--- Description of the task ---
Once the line holding "exposure_s: 1/160" is found in the entries below, restate it and each line after it word for word, with no pictures.

⁂

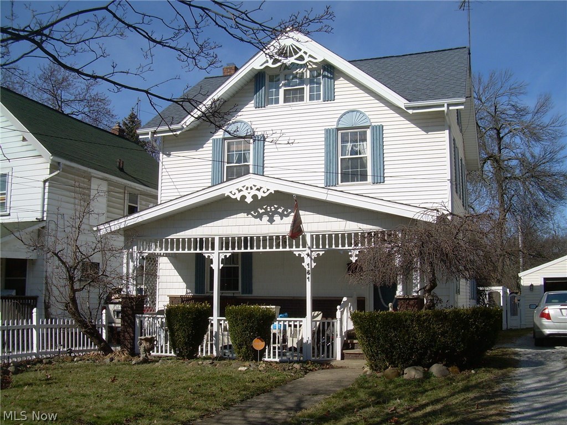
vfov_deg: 37.7
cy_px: 212
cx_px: 284
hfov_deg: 49.0
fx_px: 622
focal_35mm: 38
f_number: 4.6
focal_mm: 6.3
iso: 50
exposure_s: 1/648
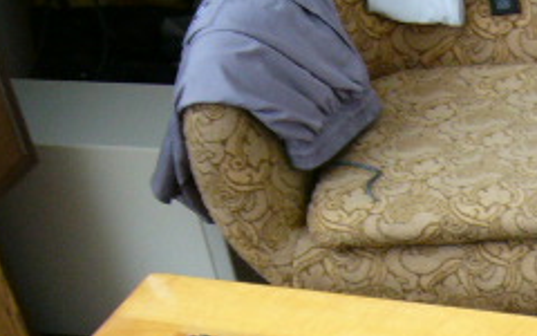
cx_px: 653
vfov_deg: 12.5
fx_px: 1449
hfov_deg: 19.7
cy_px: 531
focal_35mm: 99
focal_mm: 5.8
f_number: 2.8
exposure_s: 1/10
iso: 200
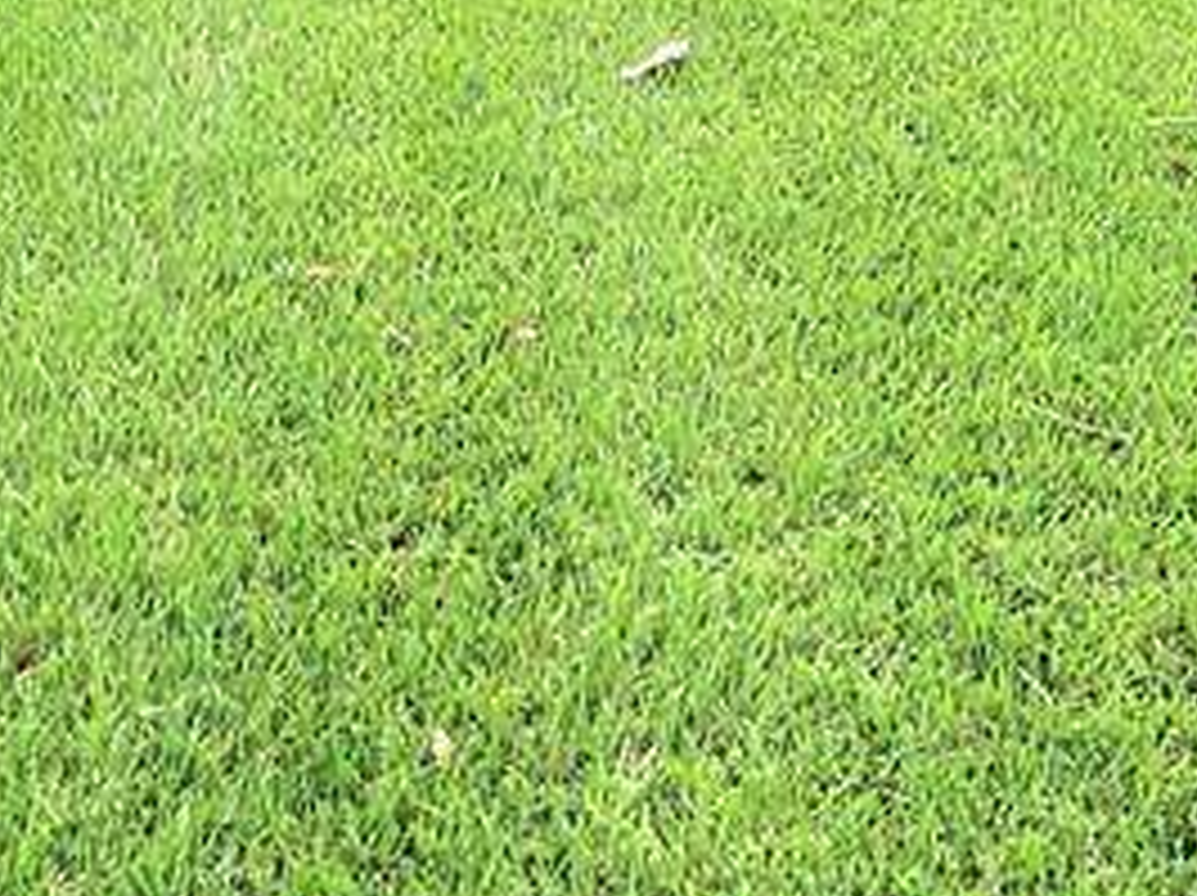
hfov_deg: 38.2
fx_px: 1727
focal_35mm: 50
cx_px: 664
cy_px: -696
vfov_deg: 20.7
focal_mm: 2.2
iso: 50
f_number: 2.2
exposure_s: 1/1667
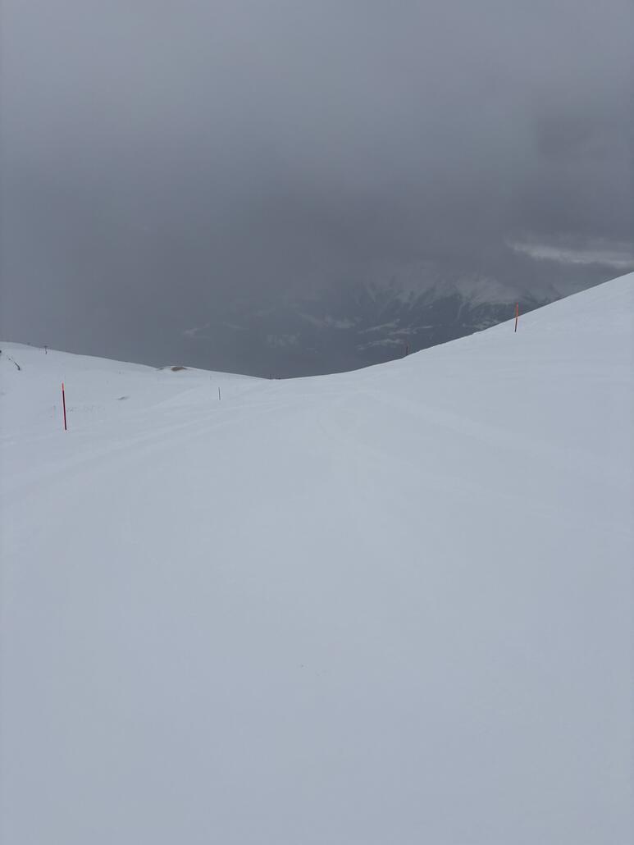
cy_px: 422
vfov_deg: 67.3
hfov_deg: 53.1
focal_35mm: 26
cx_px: 317
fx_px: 635
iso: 40
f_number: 1.6
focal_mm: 5.96
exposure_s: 1/14493
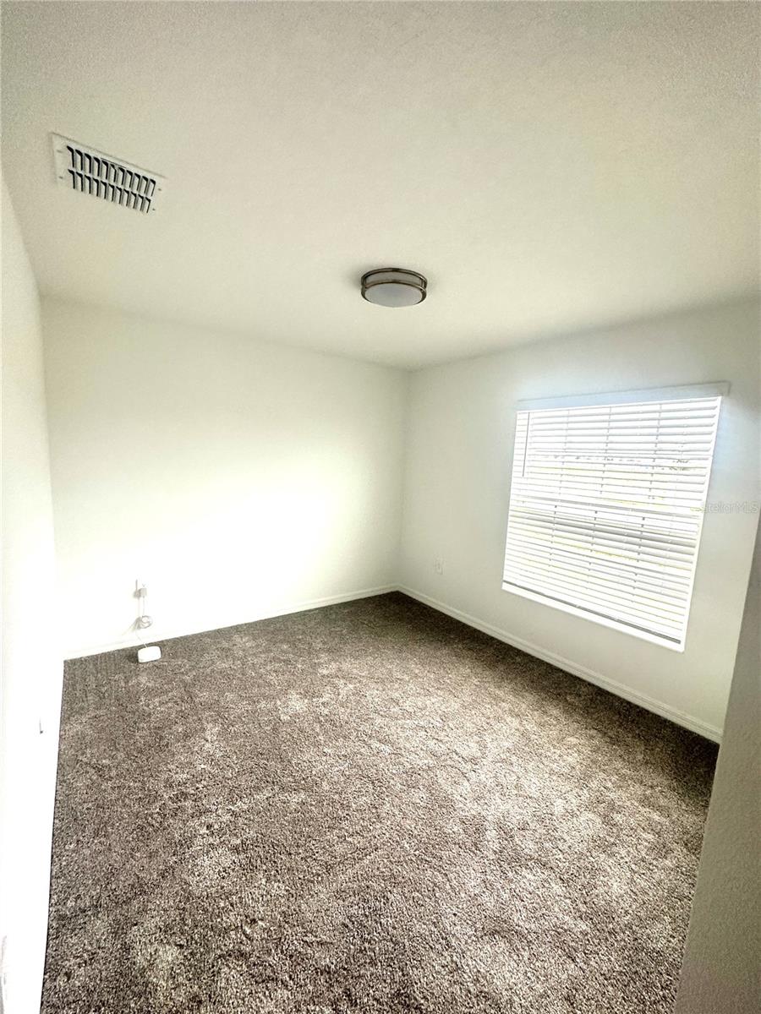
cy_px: 507
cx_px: 380
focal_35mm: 14
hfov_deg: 85.7
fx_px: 410
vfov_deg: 102.1
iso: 200
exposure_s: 1/120
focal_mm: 2.22
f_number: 2.2
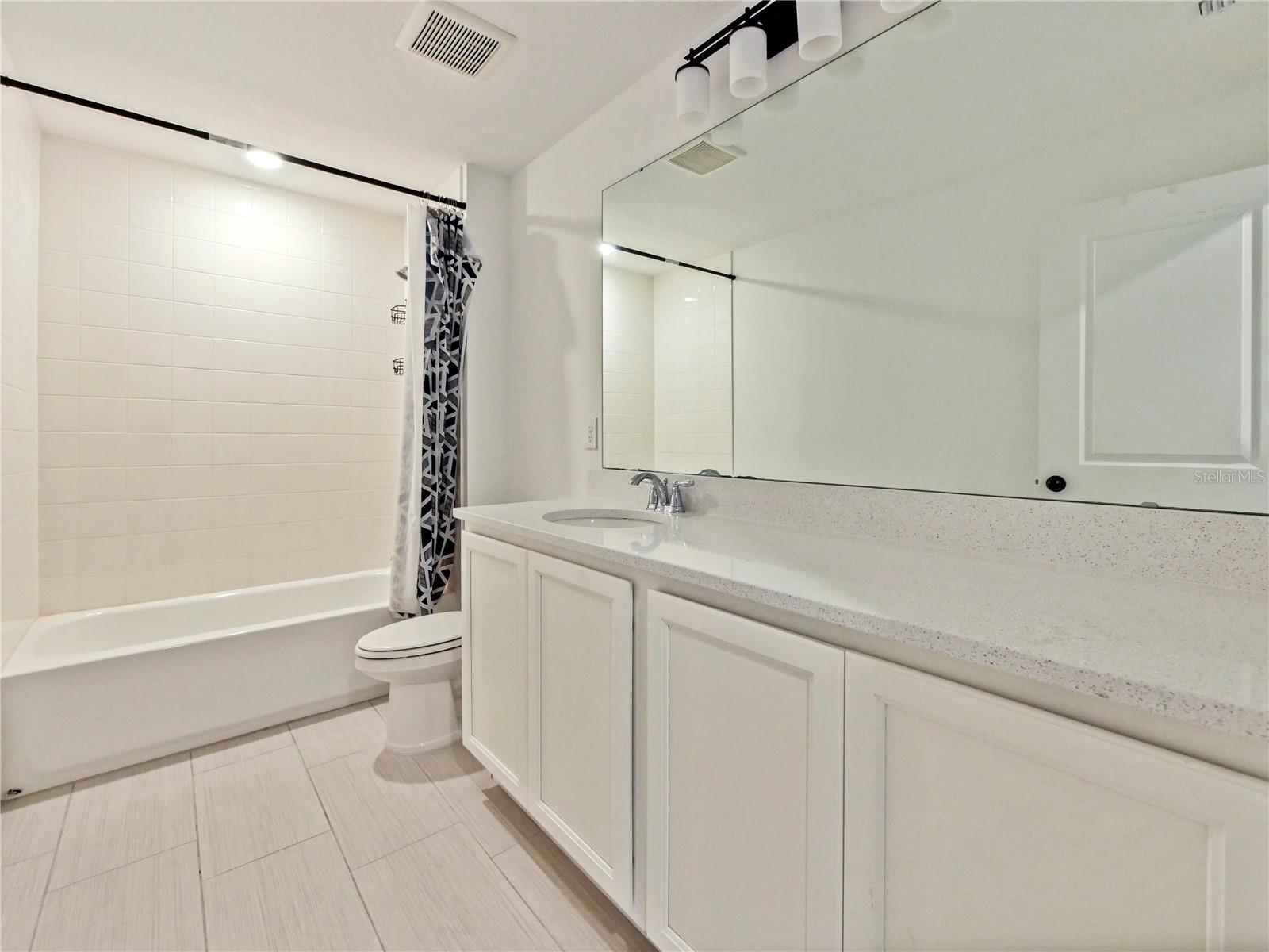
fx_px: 513
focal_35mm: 14
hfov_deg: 102.1
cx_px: 634
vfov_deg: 85.7
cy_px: 476
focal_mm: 7
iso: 3200
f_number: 4
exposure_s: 1/80
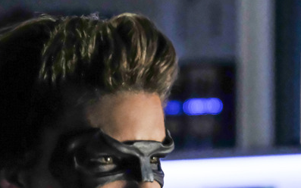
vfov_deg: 7.9
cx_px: 54
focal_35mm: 166
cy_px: 186
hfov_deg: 12.6
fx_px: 1362
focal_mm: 55
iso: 6400
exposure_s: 1/160
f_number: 2.8
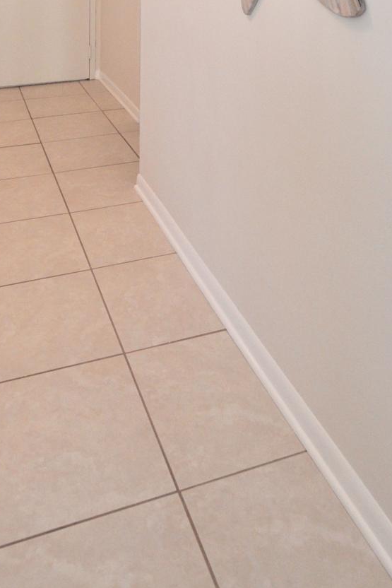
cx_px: 153
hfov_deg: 36.7
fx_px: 588
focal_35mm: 36
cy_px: -66
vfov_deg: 41.6
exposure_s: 1/100
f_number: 5
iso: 400
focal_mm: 10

⁂

--- Reply ---
exposure_s: 1/160
f_number: 2.8
cx_px: 153
hfov_deg: 36.7
fx_px: 588
focal_35mm: 36
cy_px: -66
vfov_deg: 41.6
exposure_s: 1/100
f_number: 5
iso: 400
focal_mm: 10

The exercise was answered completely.